La trace qu'ils ont laissé dans mon imaginaire est cependant bien vivante. Leur modernité est intacte, et j'aime à savoir, j'aime à deviner que le visage de George O'Brien (figure centrale de "L'Aurore" de Murnau) est encore réel pour d'autres aussi...
De ces stars des années 20, il ne reste souvent que ces quelques photos, de plateau ou de promotion, tout le reste a lentement disparu.
Le temps est à son affaire, il efface peu à peu, et les traces semblent de plus en plus ténues. Se plonger dans un passé qui ne nous appartient pas, devient alors un véritable voyage dans l'inconnu et la supposition.
La semaine dernière, je découpais dans Libération un article intitulé : "Le Ressusciteur de lettres mortes", où le journaliste nous racontait l'histoire d'un homme qui depuis 25 ans récolte le moindre papier et l'archive.
De cette collecte incessante, il en résulte aujourd'hui 70 tonnes de vieux papiers entassés, 70 tonnes de souvenirs, de traces de vie, de papiers imprimés et d'écriture tremblante.
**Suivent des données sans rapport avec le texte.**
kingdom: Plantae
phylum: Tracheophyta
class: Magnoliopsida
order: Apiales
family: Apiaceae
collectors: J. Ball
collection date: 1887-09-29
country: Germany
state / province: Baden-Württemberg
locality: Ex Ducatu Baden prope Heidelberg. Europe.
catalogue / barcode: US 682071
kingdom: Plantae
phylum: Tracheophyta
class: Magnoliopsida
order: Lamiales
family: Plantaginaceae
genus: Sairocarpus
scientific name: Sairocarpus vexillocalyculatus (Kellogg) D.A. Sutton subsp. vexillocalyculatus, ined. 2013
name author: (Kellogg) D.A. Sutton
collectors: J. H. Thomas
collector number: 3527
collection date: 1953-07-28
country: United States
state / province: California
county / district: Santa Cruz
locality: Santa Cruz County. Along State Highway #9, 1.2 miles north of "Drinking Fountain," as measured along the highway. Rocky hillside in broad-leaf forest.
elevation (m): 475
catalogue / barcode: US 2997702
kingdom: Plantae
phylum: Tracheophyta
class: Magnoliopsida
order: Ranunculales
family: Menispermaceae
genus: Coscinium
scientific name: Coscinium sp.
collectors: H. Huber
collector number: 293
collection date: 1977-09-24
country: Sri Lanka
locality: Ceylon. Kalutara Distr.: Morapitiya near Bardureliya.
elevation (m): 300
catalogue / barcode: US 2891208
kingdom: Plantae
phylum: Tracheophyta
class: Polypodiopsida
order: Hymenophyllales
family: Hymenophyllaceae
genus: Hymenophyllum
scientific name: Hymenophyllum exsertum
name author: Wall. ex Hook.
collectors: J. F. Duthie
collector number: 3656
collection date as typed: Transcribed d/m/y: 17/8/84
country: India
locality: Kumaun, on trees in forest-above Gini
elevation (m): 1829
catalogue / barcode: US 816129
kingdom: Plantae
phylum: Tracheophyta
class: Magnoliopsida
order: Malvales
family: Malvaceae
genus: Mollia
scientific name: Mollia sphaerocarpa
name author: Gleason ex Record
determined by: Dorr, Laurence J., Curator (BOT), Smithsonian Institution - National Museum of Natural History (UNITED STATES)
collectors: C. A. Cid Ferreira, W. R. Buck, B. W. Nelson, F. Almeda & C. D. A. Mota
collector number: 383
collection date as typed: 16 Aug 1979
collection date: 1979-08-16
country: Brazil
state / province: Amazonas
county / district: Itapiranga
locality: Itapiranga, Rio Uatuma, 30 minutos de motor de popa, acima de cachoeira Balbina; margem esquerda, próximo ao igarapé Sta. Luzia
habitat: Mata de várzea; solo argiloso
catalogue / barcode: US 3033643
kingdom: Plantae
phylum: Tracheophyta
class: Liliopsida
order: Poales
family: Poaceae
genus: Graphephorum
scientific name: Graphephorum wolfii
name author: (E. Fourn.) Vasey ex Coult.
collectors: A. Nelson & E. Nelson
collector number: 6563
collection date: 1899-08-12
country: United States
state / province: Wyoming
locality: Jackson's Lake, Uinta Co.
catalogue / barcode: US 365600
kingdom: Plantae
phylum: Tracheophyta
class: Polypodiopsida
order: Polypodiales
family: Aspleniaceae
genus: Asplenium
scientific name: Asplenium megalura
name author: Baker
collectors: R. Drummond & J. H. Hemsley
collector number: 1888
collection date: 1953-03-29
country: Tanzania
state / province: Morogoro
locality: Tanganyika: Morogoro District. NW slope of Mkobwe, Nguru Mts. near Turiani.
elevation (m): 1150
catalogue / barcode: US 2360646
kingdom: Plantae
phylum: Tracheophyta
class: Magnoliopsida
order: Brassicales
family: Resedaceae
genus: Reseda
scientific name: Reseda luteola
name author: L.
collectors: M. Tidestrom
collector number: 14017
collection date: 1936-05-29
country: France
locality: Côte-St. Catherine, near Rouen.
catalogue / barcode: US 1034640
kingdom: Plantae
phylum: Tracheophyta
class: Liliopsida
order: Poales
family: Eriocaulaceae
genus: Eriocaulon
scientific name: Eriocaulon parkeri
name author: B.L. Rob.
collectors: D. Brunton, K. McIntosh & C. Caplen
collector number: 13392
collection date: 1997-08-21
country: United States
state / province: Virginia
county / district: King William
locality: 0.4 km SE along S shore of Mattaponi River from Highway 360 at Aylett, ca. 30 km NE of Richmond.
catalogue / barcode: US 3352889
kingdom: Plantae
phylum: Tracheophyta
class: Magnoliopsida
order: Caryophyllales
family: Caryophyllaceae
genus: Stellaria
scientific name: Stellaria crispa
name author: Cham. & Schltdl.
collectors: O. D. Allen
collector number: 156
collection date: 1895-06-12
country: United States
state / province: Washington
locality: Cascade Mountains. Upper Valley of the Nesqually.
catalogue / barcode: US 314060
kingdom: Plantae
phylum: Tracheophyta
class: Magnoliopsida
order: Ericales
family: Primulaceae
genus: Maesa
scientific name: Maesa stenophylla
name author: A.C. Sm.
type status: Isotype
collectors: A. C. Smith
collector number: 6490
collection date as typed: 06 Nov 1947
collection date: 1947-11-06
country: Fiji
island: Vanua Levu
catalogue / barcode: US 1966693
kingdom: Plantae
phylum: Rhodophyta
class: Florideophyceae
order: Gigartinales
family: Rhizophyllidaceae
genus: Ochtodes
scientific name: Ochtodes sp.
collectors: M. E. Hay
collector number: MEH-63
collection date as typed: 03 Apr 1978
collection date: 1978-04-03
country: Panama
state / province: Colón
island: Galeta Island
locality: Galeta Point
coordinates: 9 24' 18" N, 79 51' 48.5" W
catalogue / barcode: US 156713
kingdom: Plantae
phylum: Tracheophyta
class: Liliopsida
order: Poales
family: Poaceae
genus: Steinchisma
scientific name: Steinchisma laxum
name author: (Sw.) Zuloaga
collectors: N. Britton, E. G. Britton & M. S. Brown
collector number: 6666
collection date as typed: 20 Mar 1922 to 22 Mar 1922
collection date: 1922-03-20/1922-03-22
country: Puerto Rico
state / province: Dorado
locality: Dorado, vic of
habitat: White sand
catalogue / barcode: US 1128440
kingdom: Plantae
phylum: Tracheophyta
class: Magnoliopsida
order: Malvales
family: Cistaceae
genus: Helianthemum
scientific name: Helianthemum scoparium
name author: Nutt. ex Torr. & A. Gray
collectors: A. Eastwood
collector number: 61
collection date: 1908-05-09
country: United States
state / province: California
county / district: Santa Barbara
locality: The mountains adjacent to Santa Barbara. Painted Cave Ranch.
Une histoire incroyable...
L'histoire de tout et de rien, mon histoire et la vôtre, la grande et la petite....... tout est là. Un rêve de poussière pour chercheurs et archivistes. Le parcours de cet homme est fascinant, et nous démontre que l'archive est partout, et surtout dans le non-officiel. Tout autour de lui se sont accumulées les traces de milliers de gens, des informations en pagaille, de l'écrit en désordre, des traces de vies, puisque c'est bien de cela qu'il s'agit : la vie, les vies... passées ou présentes..... chaque papier est la preuve que quelqu'un, un jour, a pris le temps d'écrire quelques mots, de noter deux trois choses, la preuve que ce quelqu'un a bien existé, la preuve que la vie a perduré avec les années, la preuve que rien ne disparaît totalement, mais peut-être s'endort juste un peu...
Cette histoire m'a rappelé un livre de Arlette FARGE que j'avais lu il y a quelques années et que j'ai fini par retrouver dans le capharnaüm de ma bibliothèque : "Le Bracelet de Parchemin". Ce court texte est véritablement passionnant. Elle y décrit la vie d'hommes et de femmes au XVIIIe siècle dont le statut précaire les poussait bien souvent sur les routes et dans les grandes villes. Pour cela l'historienne se base sur les traces que ces gens ont laissé, et que la police a inventorié lorsqu'un corps était retrouvé. De menus objets, quelques lettres, parfois une prière, et puis un jour ce petit bracelet de parchemin sur lequel d'infimes signes ont résistés au temps.
Imprévisible, c'est la vie qui resurgit, bien des siècles après, la vie et la preuve d'une existence, d'un corps, d'une personne, homme ou femme, dont on avait estimé jusqu'à présent que le souvenir était par trop insignifiant.
Comme une revanche sur la vie, sur la mort, ce sont justement ces traces minuscules qui aujourd'hui font sens. Des traces non voulues, non calculées, mais juste laissées là comme ça, parfois abandonnées.
Des traces écrites, des images, quelques mots griffonnés....
J'aime à savoir que nos vies ne sont parfois que ratures et recommencements. Que le fil que nous abandonnons se retrouvera un jour dans d'autres tissages.